For my visualization portion I opted to use a vertical bar chart. By making the chart vertical it improved the ability of labeling each kicker observation along the y axis, of which there are 44. The x axis is the kicking percentage and at the top of the chart is where the highest percentage kickers lie. The observations seen at the top of this graph align well with top viewed kickers during this timeframe, including names like Wil Lutz leading the way, followed by the likes of Justine Tucker and Sebastrion Janikowski. Along with this we can see that the volume of kicks, represented by the shading on the chart, is diverse moving up and down the chart.
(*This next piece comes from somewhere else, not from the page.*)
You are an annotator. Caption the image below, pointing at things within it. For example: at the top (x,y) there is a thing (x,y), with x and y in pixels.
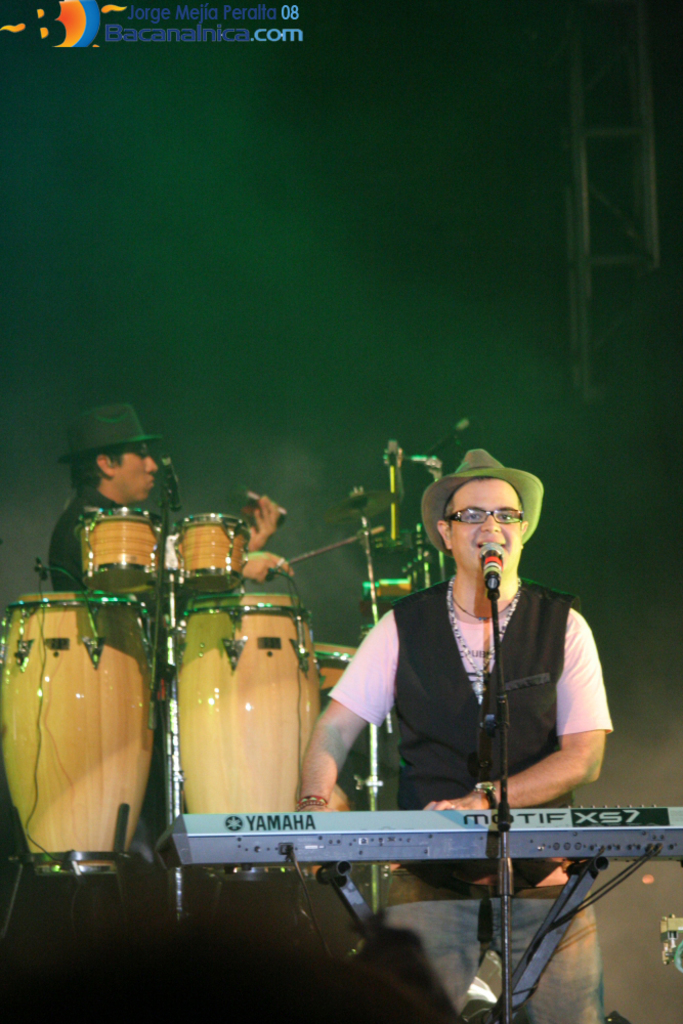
In this image there is a person (487,513) standing and playing music keyboard (374,817) and he is singing. At the back (68,524) there is a person (101,479) playing drums (368,541).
setwd("C:/Users/17169/OneDrive - Loyola University Maryland/IS470SportsAnalytics")
#here is my code
library(data.table)
library(dplyr)
library(ggplot2)
my_df1 <- fread("Data/NFLBDB2022/NFL2022/plays.csv")
my_df2 <- fread("Data/NFLBDB2022/NFL2022/players.csv")
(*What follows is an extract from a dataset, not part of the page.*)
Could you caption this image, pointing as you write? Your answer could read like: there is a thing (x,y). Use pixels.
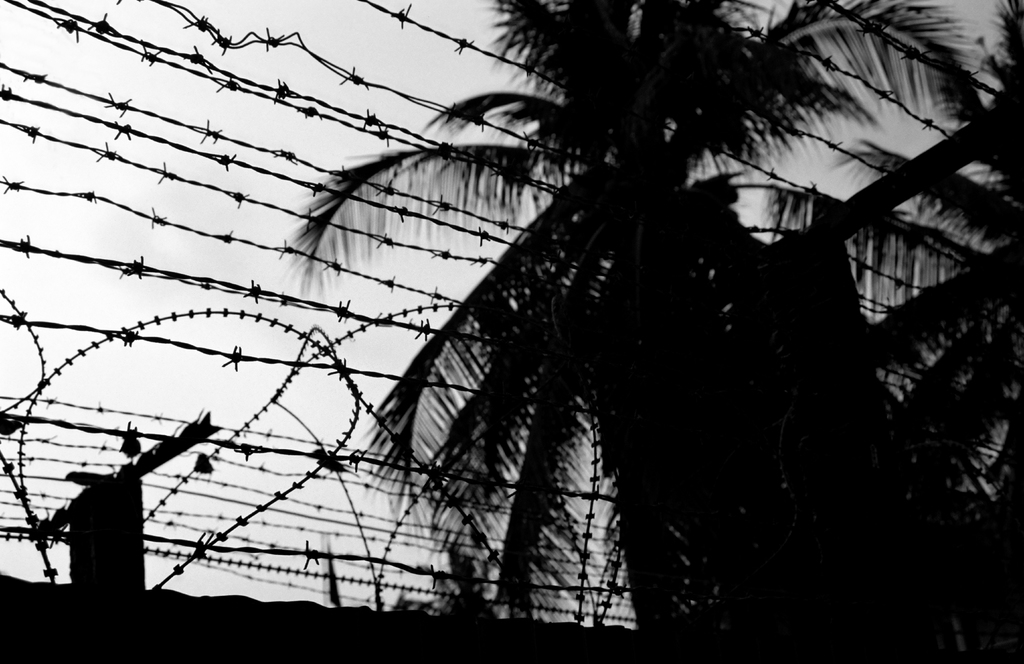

my_df3 <- fread("Data/NFLBDB2022/NFL2022/games.csv")
my_df4 <- fread("Data/NFLBDB2022/NFL2022/PFFScoutingData.csv")
df <- left_join(my_df1, my_df2, by = c("kickerId" = "nflId"))
df <- left_join(df, my_df3, by = c("gameId"))
df <- left_join(df, my_df4, by = c("gameId", "playId"))
rm(my_df1)
rm(my_df2)
rm(my_df3)
rm(my_df4)
df_new <- df %>%
filter(( quarter == 4 | quarter == 5), (specialTeamsResult == "Kick Attempt Good" | specialTeamsResult == "Kick Attempt No Good")) %>%
select(gameId, playId, quarter, gameClock, specialTeamsPlayType, specialTeamsResult, yardlineNumber, gameClock, kickLength, Position, displayName, kickerId ) %>%
data.frame()
df_new2 <- df_new %>%
group_by(displayName)%>%
summarise(total_kicks = n(),
successful_kicks = sum(specialTeamsResult == "Kick Attempt Good"),
kicking_percentage = (successful_kicks / total_kicks) * 100,
total_yrds = (sum(yardlineNumber) + 18),
avg_length = (total_yrds/total_kicks),
.groups = "keep")%>%
filter(total_kicks>=10)%>%
data.frame()
# vertical bar chart
ggplot(data = df_new2, aes(x = reorder(displayName, kicking_percentage), y = kicking_percentage, fill = total_kicks)) +
geom_bar(stat = "identity") +
coord_flip() +
geom_text(aes(label = scales::percent(kicking_percentage * 0.01, accuracy = 1L)), hjust = -0.2) +
labs(x = "Kickers", y = "Kicking Percentage",
title = "Best 4th Quater & Overtime Kickers",
fill = "Total Kicks") +
theme(axis.text.x = element_text(color = "black", size = 10),
axis.text.y = element_text(color = "black", size = 10),
axis.title = element_text(hjust = .5, size = 18, face = "bold"),
plot.title = element_text(hjust = .5, size = 18, face = "bold")) +
scale_fill_continuous(limits = c(0,65), low = "red", high = "blue")
In this project we look to see how successful kickers are in the 4th quarter and on. This is the point of the game where pressure situations arise. Being a kicker at the NFL level, converting on kicks at clutch points of the game is crucial for a team’s chance at victory. Kickers like Justin Tucker, Nick Folk, and Chris Boswell show up at the top of the list, illustrating that the list does a good job just of showing who the top clutch kickers are when it comes to making kicks late. A way one could improve this data is by looking to filter by close game situations (possibly 1 score games) to further filter for high pressure information, however this may cause difficulty with sample sizes. Overall after filtering for volume, the chart does a good job of showing how successful kickers were over these three seasons.